▶ **Required action**
Rewrite the records below with "write out" substituted for "transcribe", keeping everything else the same. Leave out the pictures.

▶ **Provided information**
--
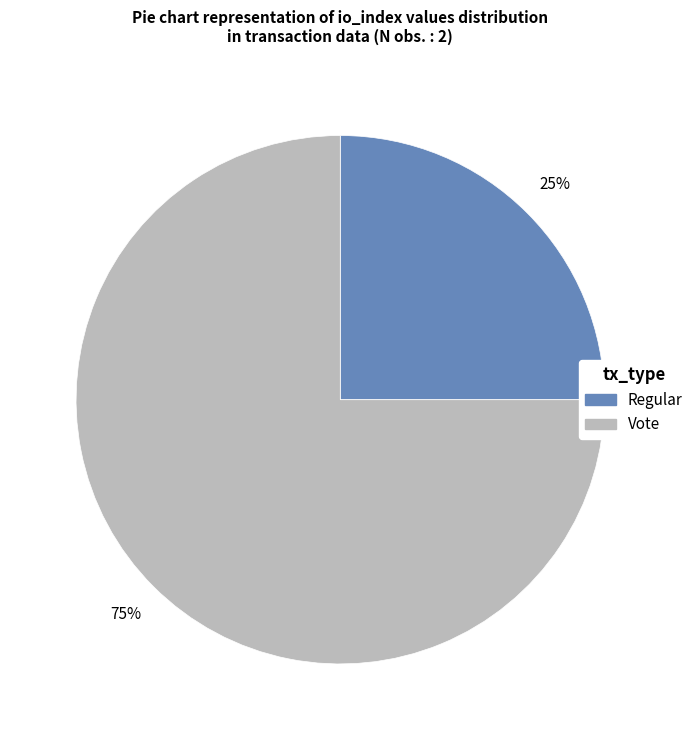

To the nearest percent, what percentage of the pie is Regular?

25%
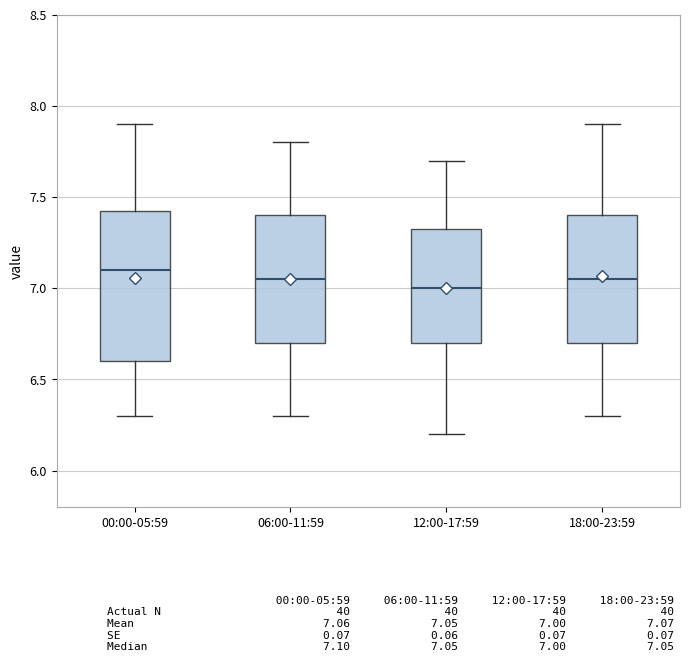

Reading left to right, transcribe this box plot: for each box, give where its median line is, the range the box spans, and where its two whiskers end, as read against the y-axis. The values are not printed on the chart, so give them approximately, as read against the axis.

00:00-05:59: median 7.10, box 6.60 to 7.45, whiskers 6.30 to 7.90
06:00-11:59: median 7.05, box 6.70 to 7.40, whiskers 6.30 to 7.80
12:00-17:59: median 7.00, box 6.70 to 7.35, whiskers 6.20 to 7.70
18:00-23:59: median 7.05, box 6.70 to 7.40, whiskers 6.30 to 7.90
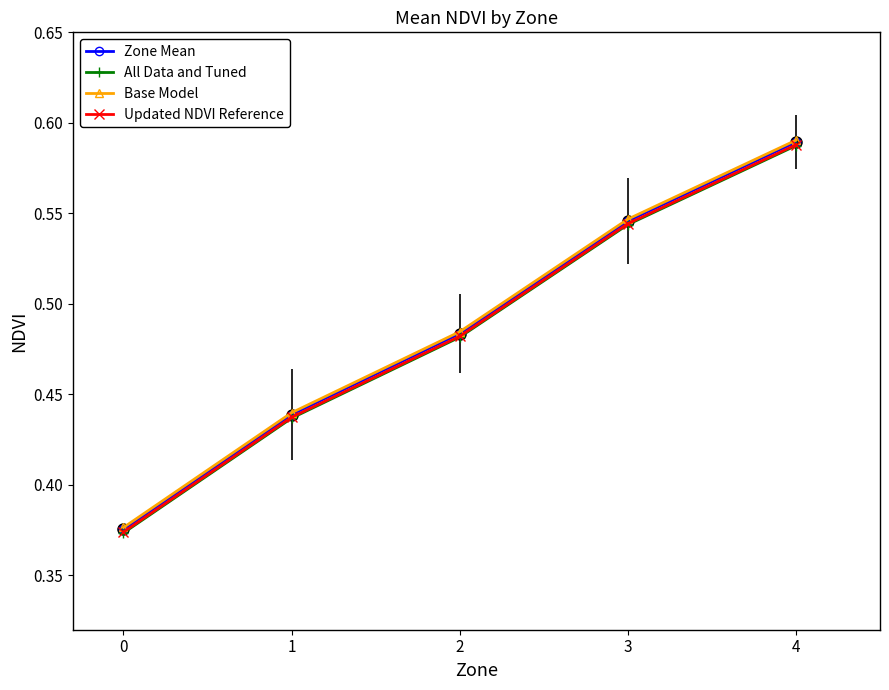

What is the total value across all series at 1?

1.8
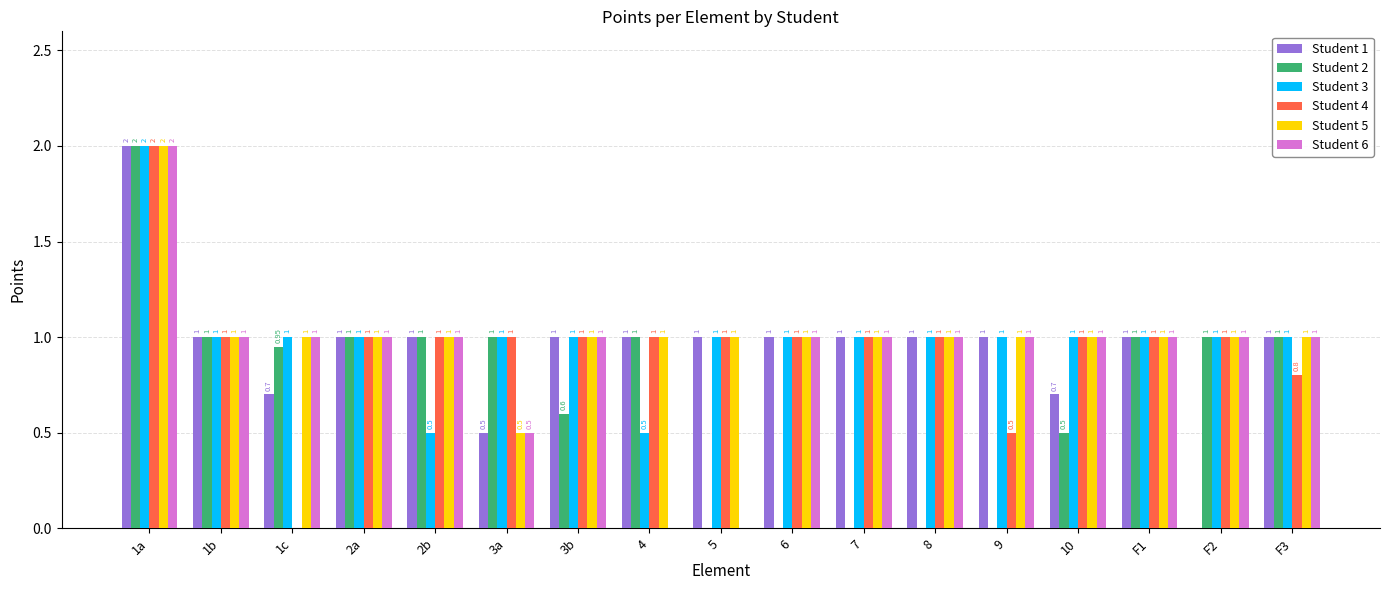

What is the sum of the Student 6 values at 1a and 1c?

3.0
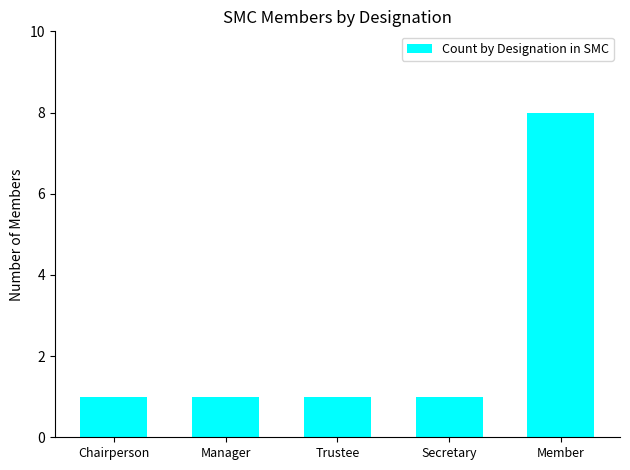

What is the ratio of the value at Secretary to the value at Manager?

1.0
--
▶ **Response for this exercise**
To the nearest percent, what percentage of the pie is Regular?

25%

Reading left to right, write out this box plot: for each box, give where its median line is, the range the box spans, and where its two whiskers end, as read against the y-axis. The values are not printed on the chart, so give them approximately, as read against the axis.

00:00-05:59: median 7.10, box 6.60 to 7.45, whiskers 6.30 to 7.90
06:00-11:59: median 7.05, box 6.70 to 7.40, whiskers 6.30 to 7.80
12:00-17:59: median 7.00, box 6.70 to 7.35, whiskers 6.20 to 7.70
18:00-23:59: median 7.05, box 6.70 to 7.40, whiskers 6.30 to 7.90

What is the total value across all series at 1?

1.8

What is the sum of the Student 6 values at 1a and 1c?

3.0

What is the ratio of the value at Secretary to the value at Manager?

1.0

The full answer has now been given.